| Text shown |
┏━━
Alessandro Cibocchi

Personal information
- Date of birth: 18 September 1982 (age 43)
- Place of birth: Terni, Italy
- Height: 1.81 m (5 ft 11 in)
- Position: Defender

Youth career
- Ternana

Senior career*
- Years: Team / Apps / (Gls)
- 2001: Ternana / 1 / (0)
- 2002: Torino / 0 / (0)
- 2002: → Viterbese (loan) / 9 / (0)
- 2003–2009: Ternana / 27 / (1)
- 2003–2004: → Meda (loan) / 24 / (3)
- 2005: → Potenza (loan) / 5 / (0)
- 2006–2007: → Sassari Torres (loan) / 15 / (0)
- 2009–2010: Colligiana / 22 / (6)
- 2010: Deruta / 6 / (0)
- 2011: PortoSummaga / 17 / (0)
- 2011–2012: Swindon Town / 18 / (0)
- 2014: Civitanovese / – / (–)
- 2014–: A.C. Bastia 1924 / – / (–)

= Alessandro Cibocchi =

Italian footballer (born 1982)

Alessandro Cibocchi (born 18 September 1982) is an Italian footballer who plays as a defender.

==Career==

===Early career===
Born in Terni, Umbria, Cibocchi started his career at hometown club Ternana Calcio, which he made his league debut on 14 October 2001, as one of the starting XI. He was replaced by Cristian Lizzori in the 65th minute and the match Ternana losing to Ancona 0–1.

===Torino & false accounting scandal===
In January 2002, he swapped clubs with Torino Calcio's Emanuele Calaiò; the player exchange deal was later found to have inflated the price tag on both players, in order to increase the selling profit on the balance sheet. Despite it also creating another investment/cost on players and a counter-weight on the profit, it created an asset with higher nominal value than its fair value. The clubs were fined by Italian Football Federation (FIGC) 8 years later.
┗━━
| Data excerpts |
┏━━
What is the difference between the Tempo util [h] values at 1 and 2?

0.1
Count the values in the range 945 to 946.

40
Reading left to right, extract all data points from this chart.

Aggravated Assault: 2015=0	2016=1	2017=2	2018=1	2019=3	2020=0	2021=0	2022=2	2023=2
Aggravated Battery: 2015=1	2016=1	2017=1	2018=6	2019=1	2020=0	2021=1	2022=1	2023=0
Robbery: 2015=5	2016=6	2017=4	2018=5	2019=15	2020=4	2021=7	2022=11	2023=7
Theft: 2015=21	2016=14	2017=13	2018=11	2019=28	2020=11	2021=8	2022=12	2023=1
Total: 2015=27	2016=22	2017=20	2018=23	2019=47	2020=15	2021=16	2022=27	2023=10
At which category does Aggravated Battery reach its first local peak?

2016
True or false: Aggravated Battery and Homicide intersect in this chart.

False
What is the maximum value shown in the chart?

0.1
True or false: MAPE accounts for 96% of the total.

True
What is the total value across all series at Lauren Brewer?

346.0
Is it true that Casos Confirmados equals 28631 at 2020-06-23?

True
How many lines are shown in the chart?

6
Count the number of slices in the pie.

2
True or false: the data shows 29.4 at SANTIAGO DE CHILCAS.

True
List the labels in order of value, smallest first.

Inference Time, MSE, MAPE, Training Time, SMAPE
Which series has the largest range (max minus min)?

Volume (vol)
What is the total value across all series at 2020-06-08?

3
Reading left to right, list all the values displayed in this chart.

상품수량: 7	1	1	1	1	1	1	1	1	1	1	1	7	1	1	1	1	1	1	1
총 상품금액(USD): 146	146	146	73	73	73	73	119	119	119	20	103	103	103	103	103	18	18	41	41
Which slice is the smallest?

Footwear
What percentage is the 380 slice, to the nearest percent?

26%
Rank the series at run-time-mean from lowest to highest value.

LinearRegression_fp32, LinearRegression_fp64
┗━━
| What you will do |
A. In the Alessandro Cibocchi biography, why were the price tags on both players in the January 2002 swap with Torino inflated? Answer in one to three sentences.
B. Transcribe the Cibocchi biography from "- 2009–2010: Colligiana" up to and including "footballer (born 1982)".
C. Carry the Alessandro Cibocchi biography forward from its final sentence.

| Per-task answers |
A. The price tags were inflated to increase the selling profit on the balance sheet. The deal also created an asset with a higher nominal value than its fair value.

B.
- 2009–2010: Colligiana / 22 / (6)
- 2010: Deruta / 6 / (0)
- 2011: PortoSummaga / 17 / (0)
- 2011–2012: Swindon Town / 18 / (0)
- 2014: Civitanovese / – / (–)
- 2014–: A.C. Bastia 1924 / – / (–)

= Alessandro Cibocchi =

Italian footballer (born 1982)

C.
He was awarded no.26 shirt in 2001–02 Serie A but did not make any appearances for Torino.

Cibocchi was loaned to Viterbese in 2002–03 Serie C1 but the deal was cancelled in January 2003, and he returned to Ternana on loan.

===Return to Ternana===
In July 2003, he returned to Ternana on a permanent deal as the club exchanged him with Calaiò for a second time; he also signed a length deal partially to amortise his nominal price tag in years. He then left on loan to Meda of Serie C2 for that season. With the Lombard club, he played a career high with 24 league games in a single season.

After only playing 3 times in the first half of 2004–05 Serie B, he left for Serie C2 club Potenza. In the next season, he only played once in Serie B. Cibocchi returned to Serie C2 again in 2006–07 season. After Ternana were relegated to Serie C1 in 2007, he returned to his mother club and signed a new 3-year contract. He played 23 Prima Divisione/Serie C1 matches for Ternana after his return.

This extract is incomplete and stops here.